Calling the new movement on Don't Ask, Don't Tell repeal announced this week a "new liberal power grab," Donovan is convinced it's all politics that will detrimental to the troops.
This crass political maneuver is an affront to the men and women in the military whose opinions matter, because they will be most affected by any change in the law. Regardless of what one thinks of full repeal—whatever it might mean in practice—lawmakers should wait until the ongoing survey of service personnel is completed and analyzed. Any legislative action now is premature, and a thumbing of the nose at the military.
The sleight-of-hand at work is the notion that since everyone already understands what repeal of the current law means, Congress might as well just repeal the law now. However, since the issues at stake involve not just neutral characteristics like race or national origin, but rather responses to a whole set of behaviors that may affect everything from military family policy to religious liberty, repeal of the military service eligibility law could take any number of forms. The range of implications is profound, from core issues of national security and military readiness, to recruitment and retention, to conduct standards and unit cohesion.
Instead, a debate should answer 10 questions Donovan lays out.
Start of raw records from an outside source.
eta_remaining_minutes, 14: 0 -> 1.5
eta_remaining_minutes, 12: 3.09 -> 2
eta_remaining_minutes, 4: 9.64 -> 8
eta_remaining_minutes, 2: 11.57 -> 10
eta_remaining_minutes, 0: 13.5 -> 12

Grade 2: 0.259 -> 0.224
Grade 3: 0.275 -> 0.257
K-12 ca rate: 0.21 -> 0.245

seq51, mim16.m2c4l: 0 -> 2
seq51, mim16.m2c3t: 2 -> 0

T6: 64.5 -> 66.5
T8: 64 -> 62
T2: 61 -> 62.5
Here are some of them:
3. What would be the impact of repeal on retention policies and results and recruitment policies and results?
4. What would be the impact of a full repeal on particular operational issues (e.g., fraternization, submarine service, field deployment, special forces, etc.)?
8. What would be the impact on service chaplains and counselors who may have specific denominational or personal views on the illicitness of same-sex conduct and same-sex relationships? Could they face punitive, administrative or remedial measures (e.g., sensitivity training) that impact their ability to perform their professional roles or infringe on their right to hold and express certain moral or religious views?
9. If military personnel express disagreement with changes to policy approving of homosexuality, how will that affect their careers?
10. Will homosexuality be considered a protected class for promotion or advancement purposes? Will the new law require that promotion boards include precept language requiring the promotion of homosexuals?